CV - Diuretics, thiazide and thiazide-like Flashcards
1
Q
Diuretics, thiazide and thiazide-like: bendroflumethiazide, indapamide, chlortalidone
Clinical pharmacology
Common indications
A
- Thiazides are an alternative first-line treatment for hypertension where a calcium channel blocker would otherwise be used, but is either unsuitable (e.g. due to oedema) or there are features of heart failure.
- Thiazides are also an add-on treatment for hypertension in patients whose blood pressure is not adequately controlled by a calcium channel blocker plus an ACE inhibitor or angiotensin receptor blocker (ARB).
2
Q
Mechanisms of action?
A
- Thiazide diuretics (e.g. bendroflumethiazide) and thiazide-like diuretics (e.g. indapamide, chlortalidone) differ chemically but have similar effects and uses;
- we refer to them collectively as ‘thiazides.’ Thiazides inhibit the Na+/Cl− co-transporter in the distal convoluted tubule of the nephron.
- This prevents reabsorption of sodium and its osmotically associated water. The resulting diuresis causes an initial fall in extracellular fluid volume.
- Over time, compensatory changes (e.g. activation of the renin–angiotensin system) tend to reverse this, at least in part.
- The long-term antihypertensive effect is probably mediated by vasodilatation, the mechanism of which is incompletely understood.
3
Q
Important adverse effects?
A
- Preventing sodium ion reabsorption from the nephron can cause hyponatraemia, although this is not usually problematic.
- The increased delivery of sodium to the distal tubule, where it can be exchanged for potassium, increases urinary potassium losses and may therefore cause hypokalaemia.

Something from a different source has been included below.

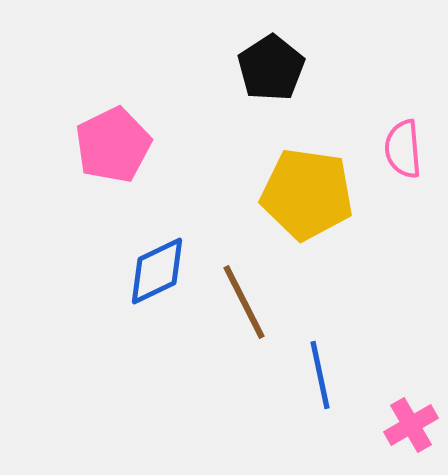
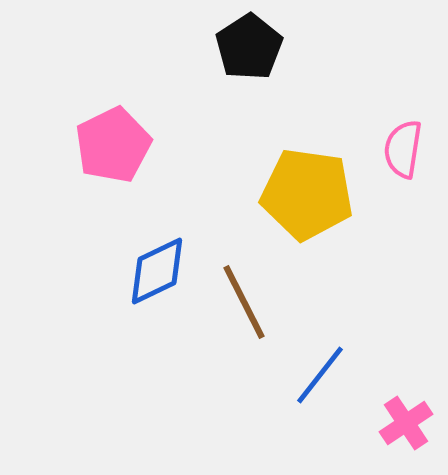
black pentagon: moved 22 px left, 21 px up
pink semicircle: rotated 14 degrees clockwise
blue line: rotated 50 degrees clockwise
pink cross: moved 5 px left, 2 px up; rotated 4 degrees counterclockwise
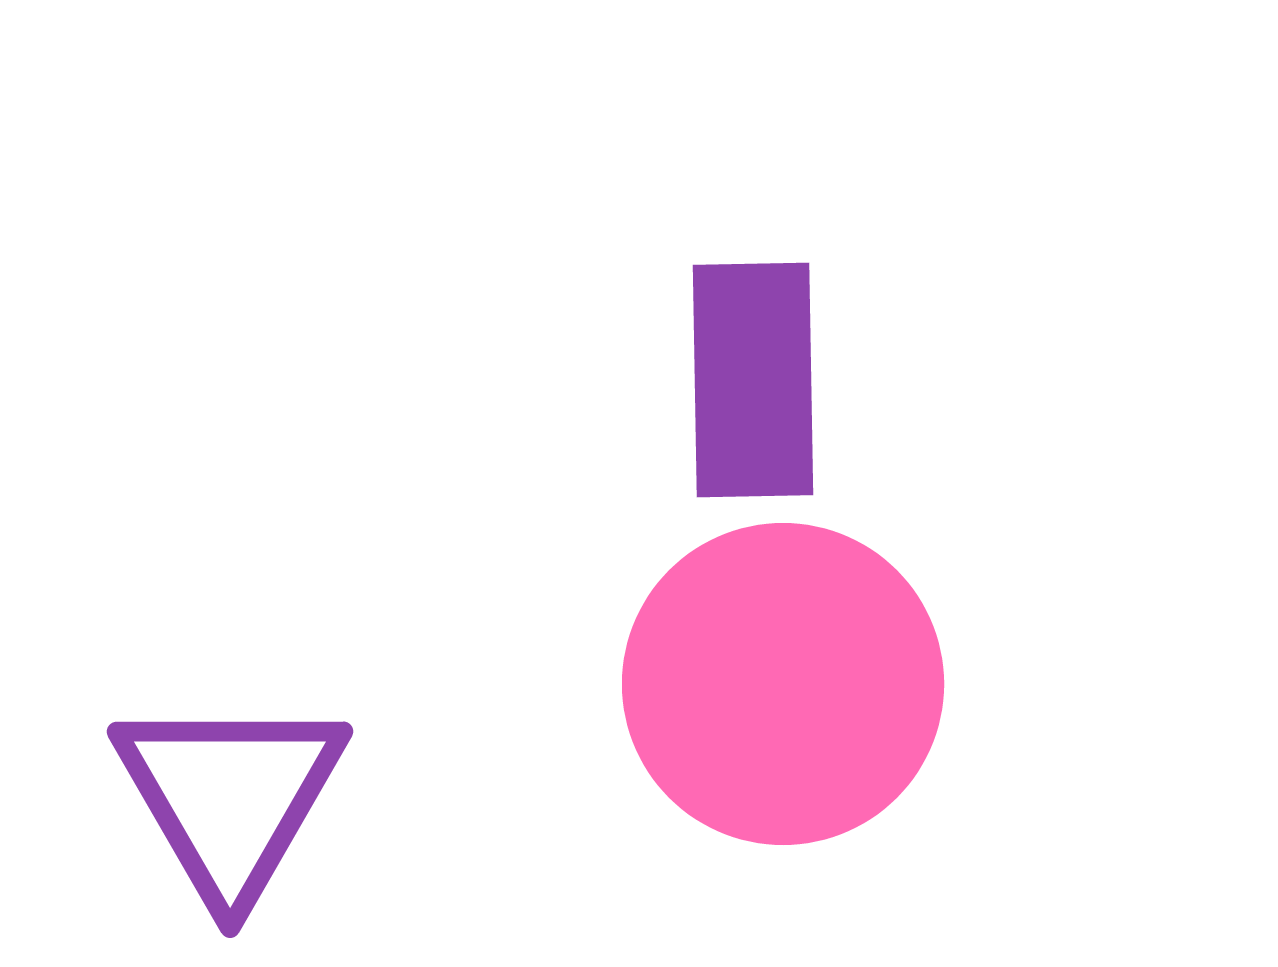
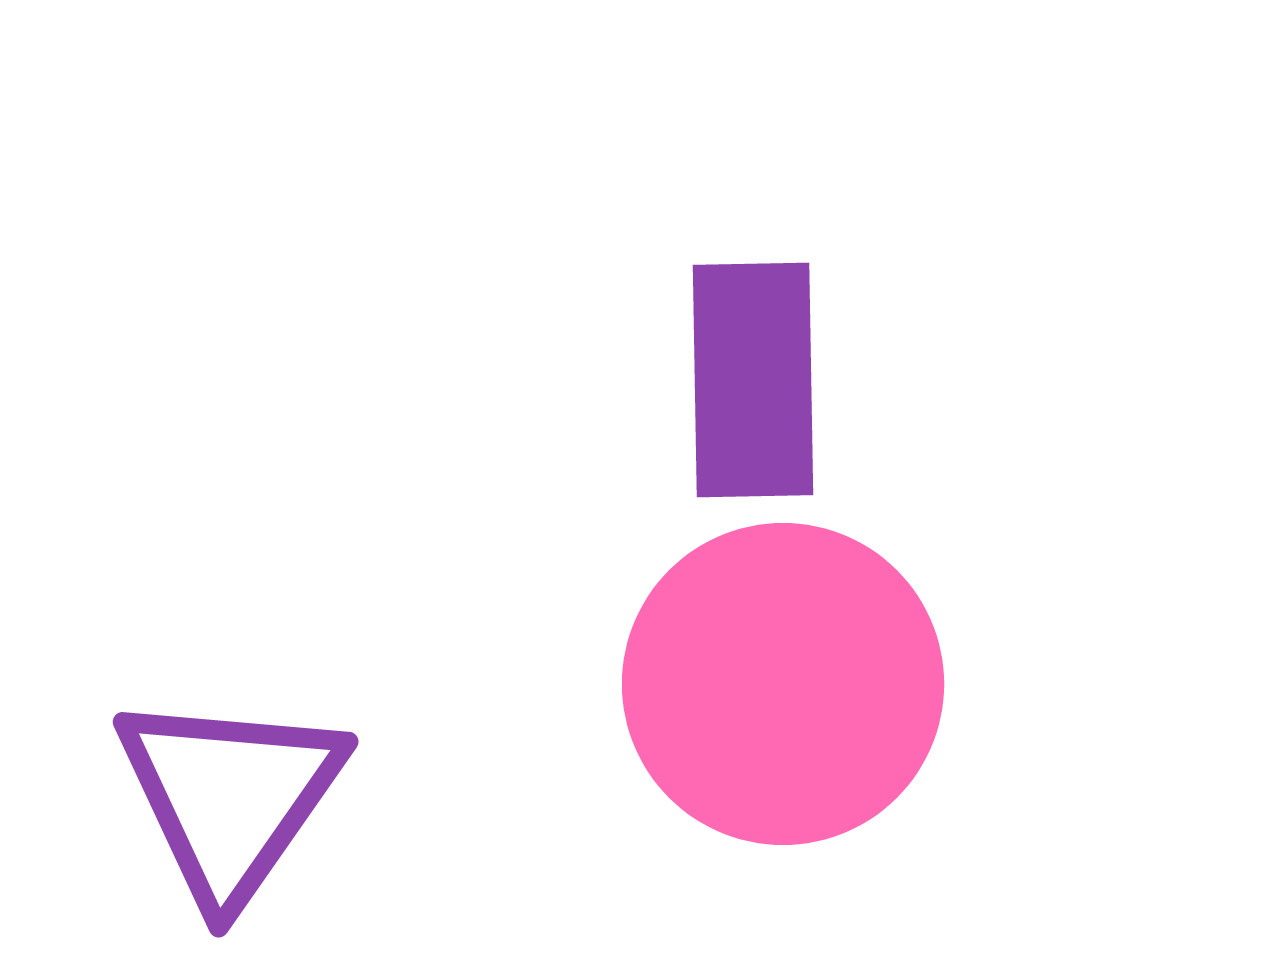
purple triangle: rotated 5 degrees clockwise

- This, in turn, may cause cardiac arrhythmias. Thiazides may increase plasma concentrations of glucose (which may unmask type 2 diabetes), LDL-cholesterol and triglycerides.
- However, their net effect on cardiovascular risk is protective.
- They may cause impotence in men.
4
Q
Warnings?
A
- Thiazides should be avoided in patients with hypokalaemia and hyponatraemia.
- As they reduce uric acid excretion, they may precipitate acute attacks in patients with gout.
5
Q
Important interactions?
A
- The effectiveness of thiazides may be reduced by non-steroidal anti-inflammatory drugs (although low-dose aspirin is not a concern).
- The combination of thiazides with other drugs that lower the serum potassium concentration (e.g. loop diuretics) is best avoided.
- If combination is essential, it should prompt intensive electrolyte monitoring.
6
Q
Practical prescribing
Prescription?
A
- Thiazides are taken orally as part of the patient’s regular medication. Indapamide (e.g. 2.5 mg daily) and chlortalidone (12.5–25 mg daily) are recommended for hypertension.
- Historically in UK practice, bendroflumethiazide 2.5 mg daily has been widely used, but this is less desirable as there are no supporting clinical trials to confirm its benefit.
- There is little to be gained from higher dose treatment, as this tends just to increase side effects without significantly improving the antihypertensive effect
7
Q
Clinical tip?
A
- One of the main adverse effects of thiazides is hypokalaemia, while one of the main adverse effects of ACE inhibitors and ARBs is hyperkalaemia.
- Moreover, these drug classes have a synergistic blood pressure lowering effect: thiazides tend to activate the renin–angiotensin system, while ACE inhibitors/ARBs block it.
- Consequently, the combination of a thiazide and an ACE inhibitor/ARB is very useful in practice, both to improve blood pressure control and to maintain neutral potassium balance.